The colonial-eugenic chain remains unbroken. Far-right movements in Europe now invoke “demographic decline” to justify ethnic nationalism. U.S. courts roll back affirmative action while dismissing systemic racism as “past history.” Meanwhile, reports of forced sterilizations in ICE detention centers continue with little public outcry.

Science cannot claim to serve humanity while excluding it.

“Colonialism is not a thinking machine, nor a body endowed with reasoning faculties. It is violence in its natural state.”
Frantz Fanon


Conclusion: Dismantling the Lie of Neutrality

Scheveningen proved that silence enables atrocity, especially inside the air-tight echo chambers where it is allowed to grow. But silence is not the only legacy. Colonized communities—Indigenous nations, racialized Black feminists, disability justice organizers—have long resisted scientific dehumanization, often at great cost. Their survival strategies are not just resistance. They are today blueprints for systemic reform.

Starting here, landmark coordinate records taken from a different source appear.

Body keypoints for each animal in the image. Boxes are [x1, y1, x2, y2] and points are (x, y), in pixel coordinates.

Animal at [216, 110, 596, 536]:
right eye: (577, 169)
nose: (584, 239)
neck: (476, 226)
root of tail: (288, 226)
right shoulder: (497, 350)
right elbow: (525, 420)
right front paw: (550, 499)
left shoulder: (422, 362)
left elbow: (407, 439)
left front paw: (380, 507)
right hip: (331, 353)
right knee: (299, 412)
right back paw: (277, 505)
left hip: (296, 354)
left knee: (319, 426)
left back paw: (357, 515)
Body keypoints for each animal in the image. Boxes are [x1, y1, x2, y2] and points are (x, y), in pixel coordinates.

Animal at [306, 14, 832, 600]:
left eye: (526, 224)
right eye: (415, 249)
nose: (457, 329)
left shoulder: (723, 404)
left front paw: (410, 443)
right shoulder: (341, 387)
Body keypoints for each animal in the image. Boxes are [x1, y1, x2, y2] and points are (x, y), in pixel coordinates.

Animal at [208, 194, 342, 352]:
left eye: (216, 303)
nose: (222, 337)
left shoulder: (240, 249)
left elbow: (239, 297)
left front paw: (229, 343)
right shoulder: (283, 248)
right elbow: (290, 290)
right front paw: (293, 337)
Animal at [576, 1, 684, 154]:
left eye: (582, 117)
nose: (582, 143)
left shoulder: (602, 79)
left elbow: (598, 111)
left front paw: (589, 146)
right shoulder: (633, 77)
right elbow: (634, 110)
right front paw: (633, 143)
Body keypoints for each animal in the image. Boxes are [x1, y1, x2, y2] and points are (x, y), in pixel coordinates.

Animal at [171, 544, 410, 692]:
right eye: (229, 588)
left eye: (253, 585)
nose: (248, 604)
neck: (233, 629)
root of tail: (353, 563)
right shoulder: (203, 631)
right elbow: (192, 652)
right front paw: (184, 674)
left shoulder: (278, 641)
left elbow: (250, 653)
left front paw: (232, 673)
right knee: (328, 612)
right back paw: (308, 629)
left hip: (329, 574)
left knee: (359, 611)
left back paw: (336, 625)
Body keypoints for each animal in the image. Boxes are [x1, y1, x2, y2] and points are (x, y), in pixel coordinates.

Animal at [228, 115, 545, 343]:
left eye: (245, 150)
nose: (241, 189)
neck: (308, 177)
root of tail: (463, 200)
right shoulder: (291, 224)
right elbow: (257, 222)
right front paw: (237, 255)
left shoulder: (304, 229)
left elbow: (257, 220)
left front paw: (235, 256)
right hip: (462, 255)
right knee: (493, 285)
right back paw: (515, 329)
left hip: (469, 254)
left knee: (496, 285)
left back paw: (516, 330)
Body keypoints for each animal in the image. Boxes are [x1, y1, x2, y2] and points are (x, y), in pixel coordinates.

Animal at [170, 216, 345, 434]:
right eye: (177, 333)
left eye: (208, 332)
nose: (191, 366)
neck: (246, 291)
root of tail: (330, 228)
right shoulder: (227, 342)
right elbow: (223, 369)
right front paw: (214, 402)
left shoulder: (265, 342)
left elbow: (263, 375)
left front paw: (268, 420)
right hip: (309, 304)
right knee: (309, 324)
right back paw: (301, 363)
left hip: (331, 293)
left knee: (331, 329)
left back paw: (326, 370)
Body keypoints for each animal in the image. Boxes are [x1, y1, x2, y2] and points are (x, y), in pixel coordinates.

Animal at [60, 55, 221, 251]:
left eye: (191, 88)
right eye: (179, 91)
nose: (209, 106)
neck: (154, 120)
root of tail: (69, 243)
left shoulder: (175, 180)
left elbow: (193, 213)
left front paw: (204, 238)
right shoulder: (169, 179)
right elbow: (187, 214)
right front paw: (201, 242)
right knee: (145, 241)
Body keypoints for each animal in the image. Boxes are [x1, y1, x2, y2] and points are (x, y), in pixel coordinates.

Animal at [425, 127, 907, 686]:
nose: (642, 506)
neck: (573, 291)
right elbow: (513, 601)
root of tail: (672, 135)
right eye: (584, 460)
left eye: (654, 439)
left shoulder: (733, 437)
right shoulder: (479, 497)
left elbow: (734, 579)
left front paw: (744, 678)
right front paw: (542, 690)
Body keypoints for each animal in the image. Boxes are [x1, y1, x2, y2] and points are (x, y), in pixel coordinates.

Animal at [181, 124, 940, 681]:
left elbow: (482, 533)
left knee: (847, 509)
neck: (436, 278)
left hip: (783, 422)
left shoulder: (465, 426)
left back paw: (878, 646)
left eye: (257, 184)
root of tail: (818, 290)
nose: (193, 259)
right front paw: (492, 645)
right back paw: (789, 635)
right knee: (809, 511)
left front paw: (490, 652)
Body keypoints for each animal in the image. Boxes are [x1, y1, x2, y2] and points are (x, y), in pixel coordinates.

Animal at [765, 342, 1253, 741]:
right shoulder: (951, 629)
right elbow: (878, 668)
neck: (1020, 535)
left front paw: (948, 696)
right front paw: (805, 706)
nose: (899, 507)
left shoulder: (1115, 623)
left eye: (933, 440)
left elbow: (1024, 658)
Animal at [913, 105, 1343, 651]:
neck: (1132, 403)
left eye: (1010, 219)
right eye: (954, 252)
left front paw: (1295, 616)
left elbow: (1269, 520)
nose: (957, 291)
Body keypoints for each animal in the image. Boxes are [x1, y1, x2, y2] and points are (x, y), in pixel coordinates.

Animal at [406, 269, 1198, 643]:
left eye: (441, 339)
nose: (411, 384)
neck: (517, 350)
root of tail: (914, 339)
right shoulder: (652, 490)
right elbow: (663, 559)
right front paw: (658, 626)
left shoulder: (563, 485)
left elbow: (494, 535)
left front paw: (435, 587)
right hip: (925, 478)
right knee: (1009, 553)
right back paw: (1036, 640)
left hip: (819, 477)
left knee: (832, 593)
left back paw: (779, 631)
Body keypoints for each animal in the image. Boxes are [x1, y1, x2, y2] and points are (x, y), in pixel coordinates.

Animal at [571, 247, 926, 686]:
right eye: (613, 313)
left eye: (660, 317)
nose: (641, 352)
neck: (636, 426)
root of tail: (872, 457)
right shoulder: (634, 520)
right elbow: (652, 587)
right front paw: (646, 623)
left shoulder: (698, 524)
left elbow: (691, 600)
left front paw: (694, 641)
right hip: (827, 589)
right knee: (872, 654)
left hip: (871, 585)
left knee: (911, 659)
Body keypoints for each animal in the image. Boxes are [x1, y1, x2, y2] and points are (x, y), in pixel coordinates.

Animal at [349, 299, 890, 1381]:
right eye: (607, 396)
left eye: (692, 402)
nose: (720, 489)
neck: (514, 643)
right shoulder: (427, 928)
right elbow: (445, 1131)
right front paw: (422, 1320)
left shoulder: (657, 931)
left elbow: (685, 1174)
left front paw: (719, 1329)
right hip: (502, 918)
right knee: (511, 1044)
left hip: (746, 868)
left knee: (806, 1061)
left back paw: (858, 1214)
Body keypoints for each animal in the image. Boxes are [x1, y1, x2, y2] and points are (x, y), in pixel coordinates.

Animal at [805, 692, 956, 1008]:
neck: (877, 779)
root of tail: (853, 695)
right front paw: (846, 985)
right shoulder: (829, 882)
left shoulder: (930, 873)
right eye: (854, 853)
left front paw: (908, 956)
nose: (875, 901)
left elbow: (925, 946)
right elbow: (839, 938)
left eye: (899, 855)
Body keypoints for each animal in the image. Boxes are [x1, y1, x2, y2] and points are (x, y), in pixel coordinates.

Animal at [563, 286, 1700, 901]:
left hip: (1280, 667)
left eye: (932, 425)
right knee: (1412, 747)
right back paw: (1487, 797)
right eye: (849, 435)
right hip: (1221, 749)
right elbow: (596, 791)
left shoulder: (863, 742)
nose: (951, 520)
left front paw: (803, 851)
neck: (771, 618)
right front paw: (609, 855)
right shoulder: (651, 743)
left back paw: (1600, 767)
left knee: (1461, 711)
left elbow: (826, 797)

To break the silenced cycle of scientific harm:

  • Center impacted communities: Indigenous, disabled, and racialized voices must lead ethics oversight in genetics and research design.
  • Demand reparative science: Redirect biotech profits toward survivors and descendants (e.g., Canada’s $800M sterilization settlement).
  • Decolonize education: Teach the real history—how race “science” grew from colonial laboratories disguised as neutral inquiry.
  • Stop mislabeling reality: Talk only about collaborations as “international interdisciplinary ” if participants representing the global majority are empowered in the conversation.

This is not history. It is the operating system of modern science. Neutrality is the mask violence wears to look respectable. Addressing it is not political. It is the precondition for a science that serves all of humanity.